• Work item:
For the entries below, report the number of lines containing "have", without any other content.
——
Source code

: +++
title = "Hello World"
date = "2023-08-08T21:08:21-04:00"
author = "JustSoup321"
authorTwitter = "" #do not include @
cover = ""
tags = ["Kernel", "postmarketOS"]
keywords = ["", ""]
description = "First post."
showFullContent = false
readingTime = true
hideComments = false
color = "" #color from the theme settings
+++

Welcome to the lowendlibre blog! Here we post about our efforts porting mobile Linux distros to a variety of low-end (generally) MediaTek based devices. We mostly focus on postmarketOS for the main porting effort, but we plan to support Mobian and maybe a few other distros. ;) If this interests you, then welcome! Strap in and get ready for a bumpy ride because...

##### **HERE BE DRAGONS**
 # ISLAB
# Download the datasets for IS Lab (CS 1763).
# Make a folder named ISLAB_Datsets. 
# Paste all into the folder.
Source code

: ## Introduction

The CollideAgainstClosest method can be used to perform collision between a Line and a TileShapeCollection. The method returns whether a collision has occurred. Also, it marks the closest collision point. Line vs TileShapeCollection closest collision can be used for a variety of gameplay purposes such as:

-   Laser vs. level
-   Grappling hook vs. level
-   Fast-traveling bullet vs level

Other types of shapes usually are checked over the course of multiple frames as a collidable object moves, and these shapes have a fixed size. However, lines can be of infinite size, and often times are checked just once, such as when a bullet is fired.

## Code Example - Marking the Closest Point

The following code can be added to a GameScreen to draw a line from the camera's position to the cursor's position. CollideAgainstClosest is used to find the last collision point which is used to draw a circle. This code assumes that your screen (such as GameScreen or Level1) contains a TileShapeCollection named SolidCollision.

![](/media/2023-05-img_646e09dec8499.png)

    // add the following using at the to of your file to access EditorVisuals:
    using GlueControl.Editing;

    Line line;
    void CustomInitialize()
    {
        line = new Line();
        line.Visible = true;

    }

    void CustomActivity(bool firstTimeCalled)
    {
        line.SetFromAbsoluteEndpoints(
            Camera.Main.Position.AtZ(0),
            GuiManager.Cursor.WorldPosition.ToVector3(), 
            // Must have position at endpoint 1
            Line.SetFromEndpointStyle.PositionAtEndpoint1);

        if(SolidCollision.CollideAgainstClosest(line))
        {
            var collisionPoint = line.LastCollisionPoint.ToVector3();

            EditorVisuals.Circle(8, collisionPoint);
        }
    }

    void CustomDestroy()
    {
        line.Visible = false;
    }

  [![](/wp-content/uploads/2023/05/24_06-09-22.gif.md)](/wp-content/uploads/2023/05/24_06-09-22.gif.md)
——
• Solved exercise:
2